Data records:

++++++

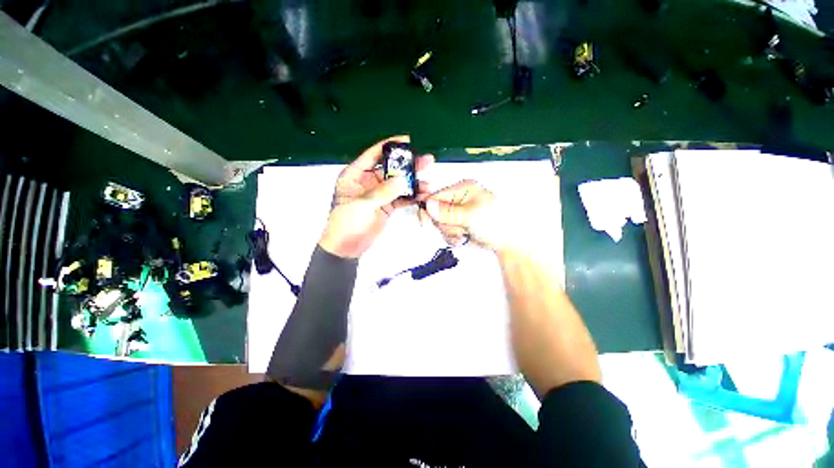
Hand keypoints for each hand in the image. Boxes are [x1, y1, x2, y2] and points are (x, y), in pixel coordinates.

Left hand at [319, 135, 433, 257]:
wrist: (347, 248)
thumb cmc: (347, 224)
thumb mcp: (362, 205)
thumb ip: (382, 192)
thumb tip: (403, 179)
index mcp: (355, 175)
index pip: (373, 155)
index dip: (390, 146)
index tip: (407, 141)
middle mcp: (368, 181)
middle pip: (390, 169)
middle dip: (408, 165)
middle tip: (426, 161)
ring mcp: (379, 194)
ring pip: (398, 183)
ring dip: (413, 183)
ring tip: (428, 183)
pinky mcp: (387, 206)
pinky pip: (401, 198)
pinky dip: (411, 196)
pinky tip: (422, 195)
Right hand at [418, 180, 515, 251]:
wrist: (508, 242)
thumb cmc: (498, 222)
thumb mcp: (471, 215)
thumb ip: (448, 211)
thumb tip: (429, 205)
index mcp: (463, 189)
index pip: (436, 196)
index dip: (429, 208)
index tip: (425, 219)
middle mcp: (459, 200)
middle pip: (435, 212)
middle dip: (445, 223)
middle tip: (458, 226)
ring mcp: (458, 214)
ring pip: (440, 224)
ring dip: (451, 231)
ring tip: (464, 232)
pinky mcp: (458, 225)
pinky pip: (446, 232)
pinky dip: (453, 237)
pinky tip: (464, 237)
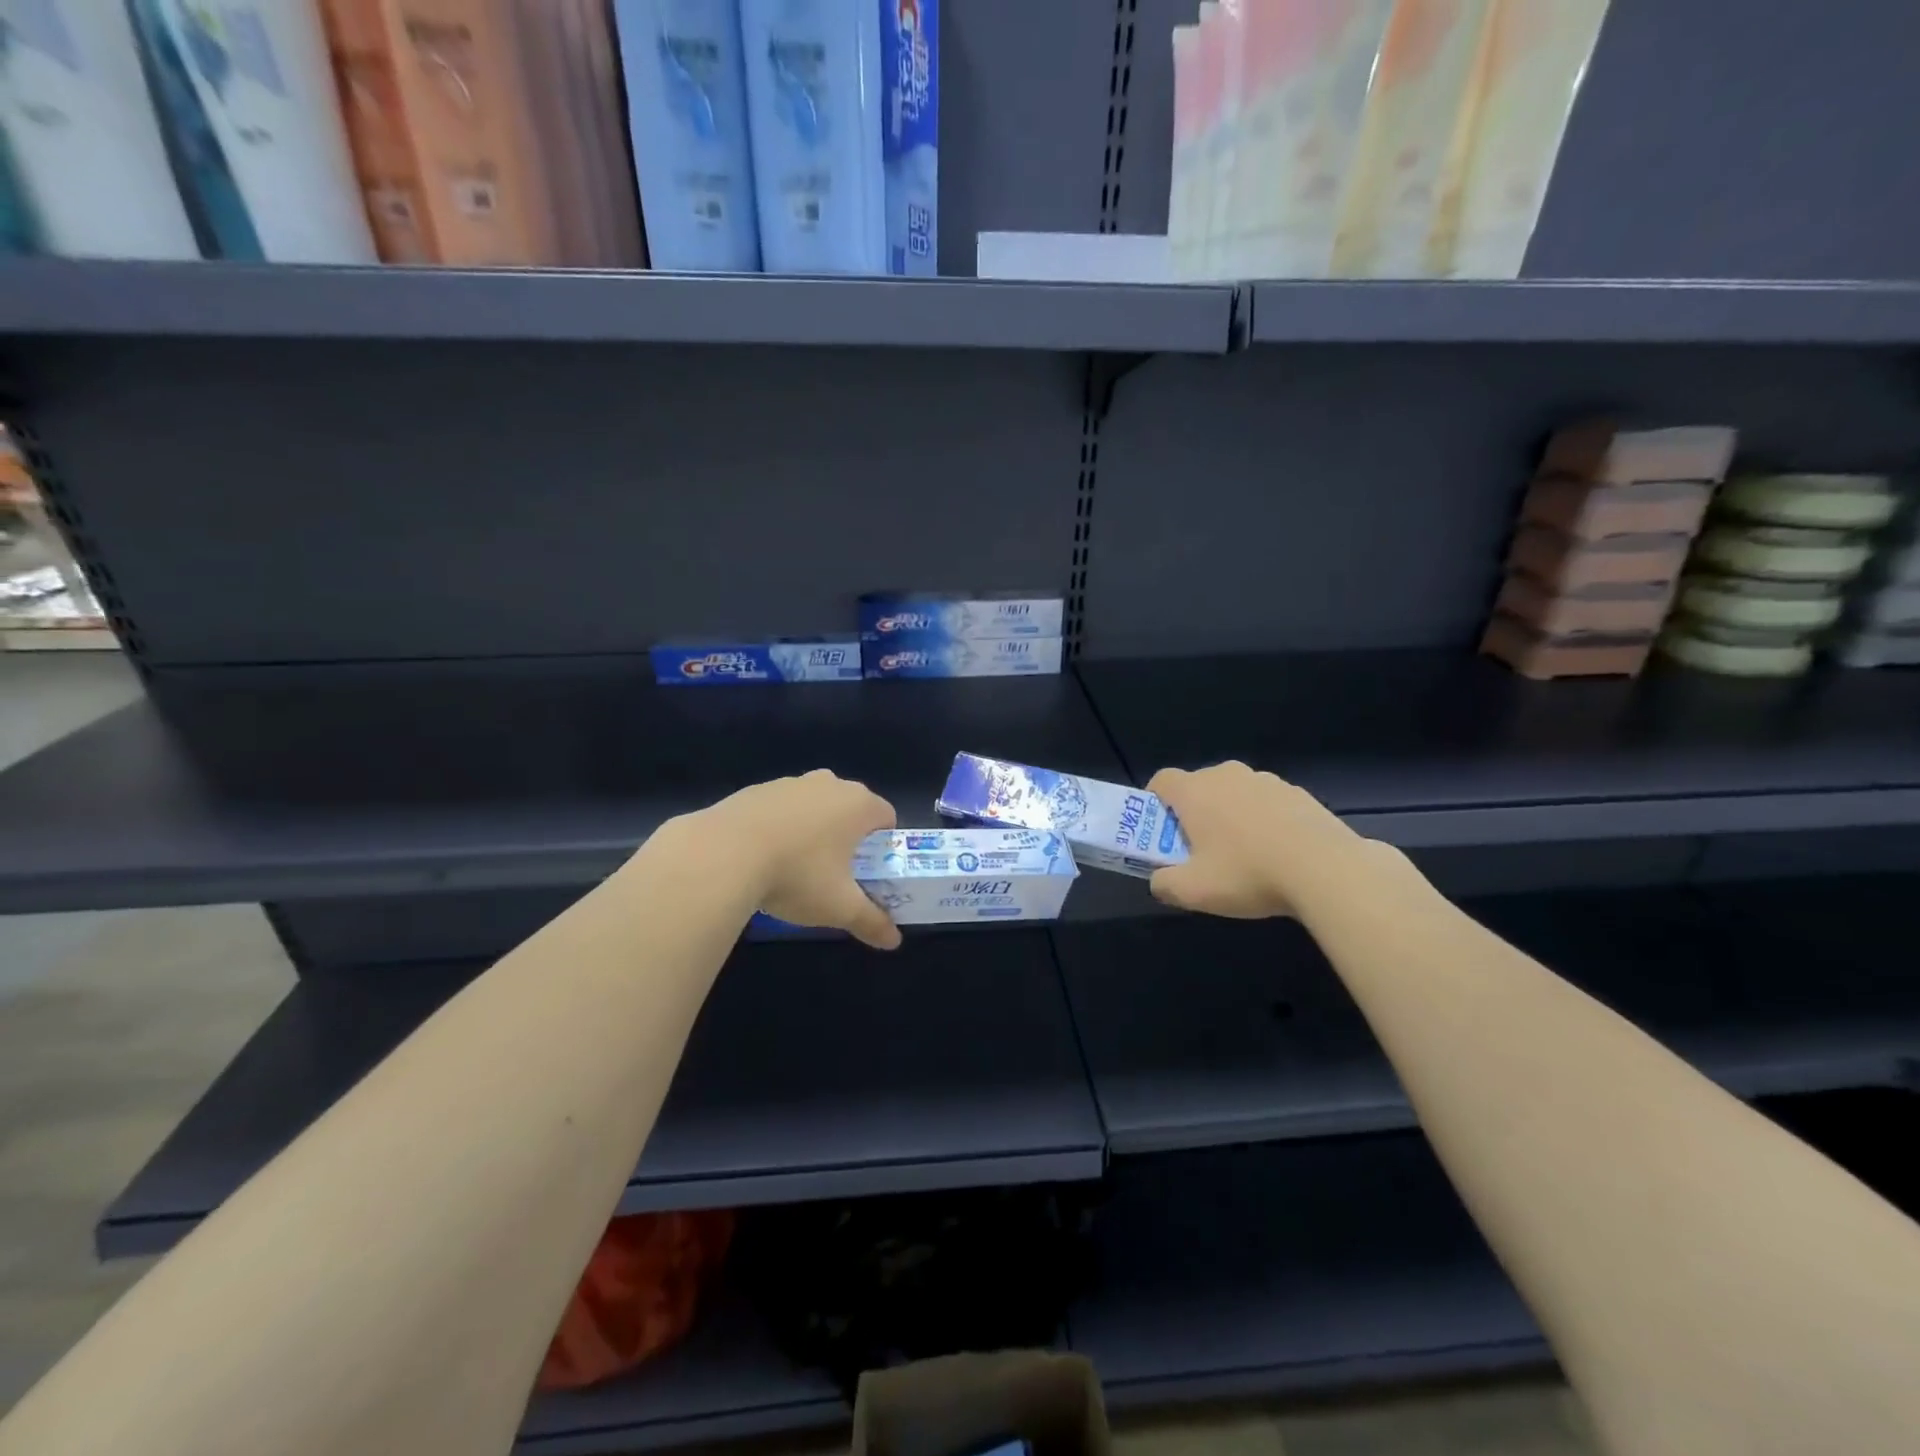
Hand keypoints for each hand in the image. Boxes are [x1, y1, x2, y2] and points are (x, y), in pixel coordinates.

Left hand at [698, 770, 902, 949]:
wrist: (722, 853)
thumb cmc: (797, 874)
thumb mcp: (839, 907)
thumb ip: (871, 921)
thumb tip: (894, 941)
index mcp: (858, 804)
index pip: (886, 816)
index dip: (883, 844)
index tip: (868, 871)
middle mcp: (829, 783)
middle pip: (850, 807)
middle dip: (848, 835)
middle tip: (836, 872)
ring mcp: (790, 783)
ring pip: (814, 805)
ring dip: (812, 829)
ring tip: (795, 867)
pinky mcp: (756, 790)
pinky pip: (780, 808)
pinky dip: (780, 827)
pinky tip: (763, 857)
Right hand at [1146, 761, 1363, 919]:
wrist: (1325, 869)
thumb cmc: (1247, 874)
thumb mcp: (1193, 891)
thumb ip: (1164, 884)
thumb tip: (1159, 881)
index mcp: (1194, 790)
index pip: (1161, 781)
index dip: (1155, 804)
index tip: (1162, 832)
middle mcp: (1226, 775)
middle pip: (1198, 787)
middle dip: (1194, 814)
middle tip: (1200, 851)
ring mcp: (1265, 780)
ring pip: (1234, 794)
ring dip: (1230, 816)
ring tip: (1244, 856)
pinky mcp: (1298, 793)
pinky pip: (1266, 803)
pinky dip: (1263, 821)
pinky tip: (1277, 854)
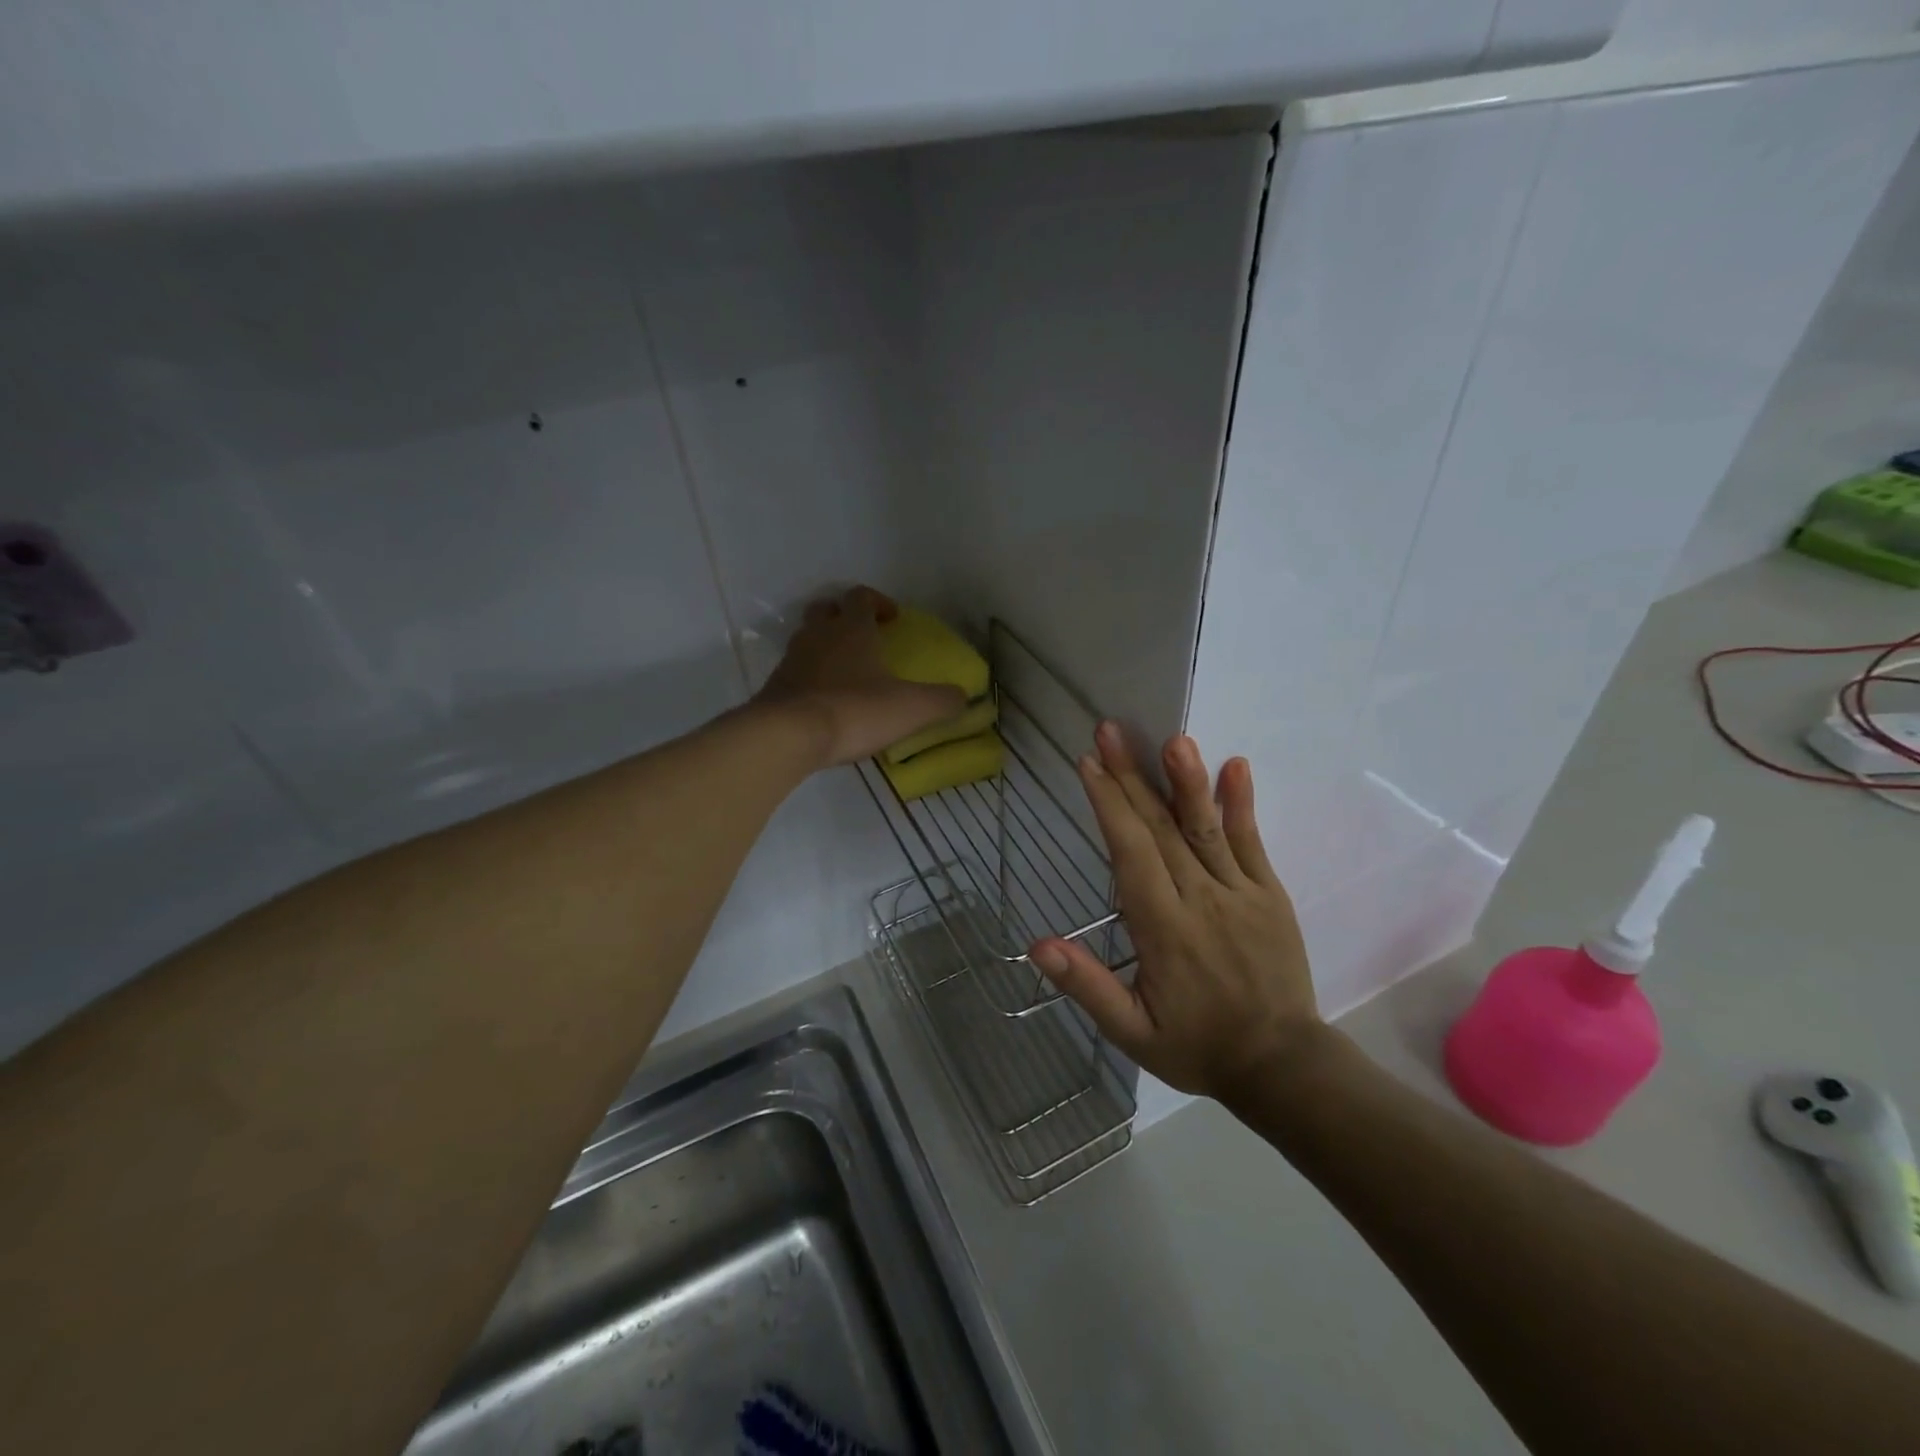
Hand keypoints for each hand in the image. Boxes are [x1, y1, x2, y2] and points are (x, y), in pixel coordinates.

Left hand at [756, 587, 966, 767]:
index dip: (878, 602)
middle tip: (863, 637)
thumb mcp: (911, 708)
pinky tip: (824, 700)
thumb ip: (942, 701)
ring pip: (807, 639)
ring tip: (845, 671)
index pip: (861, 597)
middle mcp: (818, 635)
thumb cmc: (854, 710)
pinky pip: (795, 671)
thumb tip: (963, 697)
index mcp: (852, 629)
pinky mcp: (775, 686)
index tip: (892, 618)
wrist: (788, 734)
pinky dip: (810, 677)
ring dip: (825, 646)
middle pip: (826, 610)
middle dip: (844, 617)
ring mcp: (792, 659)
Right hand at [1031, 724, 1321, 1102]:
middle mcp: (1200, 899)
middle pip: (1159, 828)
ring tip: (1173, 739)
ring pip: (1206, 827)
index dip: (1107, 805)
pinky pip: (1251, 842)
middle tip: (1110, 731)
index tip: (1088, 764)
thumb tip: (1039, 945)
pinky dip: (1241, 803)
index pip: (1130, 854)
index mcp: (1163, 929)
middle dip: (1130, 776)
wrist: (1283, 1065)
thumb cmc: (1198, 1046)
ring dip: (1187, 780)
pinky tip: (1235, 765)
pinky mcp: (1269, 893)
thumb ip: (1088, 988)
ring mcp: (1240, 892)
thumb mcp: (1133, 1033)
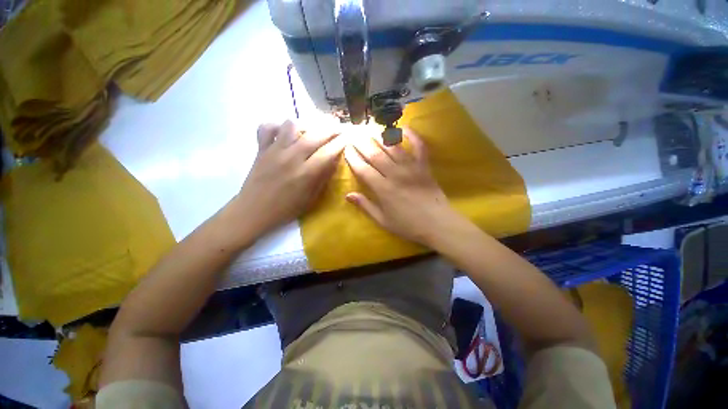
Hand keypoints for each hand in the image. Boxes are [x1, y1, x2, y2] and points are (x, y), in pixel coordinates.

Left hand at [234, 120, 343, 235]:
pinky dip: (277, 126)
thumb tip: (335, 160)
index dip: (341, 142)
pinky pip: (267, 127)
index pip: (329, 152)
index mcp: (306, 174)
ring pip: (292, 124)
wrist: (254, 211)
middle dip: (331, 128)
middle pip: (315, 134)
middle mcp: (292, 158)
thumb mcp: (312, 198)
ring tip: (311, 132)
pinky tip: (285, 133)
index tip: (349, 136)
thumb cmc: (287, 209)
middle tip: (338, 128)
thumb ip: (324, 177)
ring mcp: (274, 151)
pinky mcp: (261, 149)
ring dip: (305, 125)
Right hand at [344, 129, 463, 245]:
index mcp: (383, 189)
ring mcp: (411, 168)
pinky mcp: (424, 166)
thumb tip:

++++++

Pictures stay out. Repeat only the lines from the beginning of the data through the line that has "middle tip: (426, 161)".

WORKED SOLUTION:
Hand keypoints for each hand in the image. Boxes are [x1, y1, x2, y2] and points are (x, y), in pixel coordinates.

Left hand at [319, 135, 433, 257]:
wrist: (347, 248)
thumb cmc: (347, 224)
thumb mcp: (362, 205)
thumb ip: (382, 192)
thumb tip: (403, 179)
index mcp: (355, 175)
index pip: (373, 155)
index dip: (390, 146)
index tip: (407, 141)
middle mcp: (368, 181)
middle pip: (390, 169)
middle dip: (408, 165)
middle tip: (426, 161)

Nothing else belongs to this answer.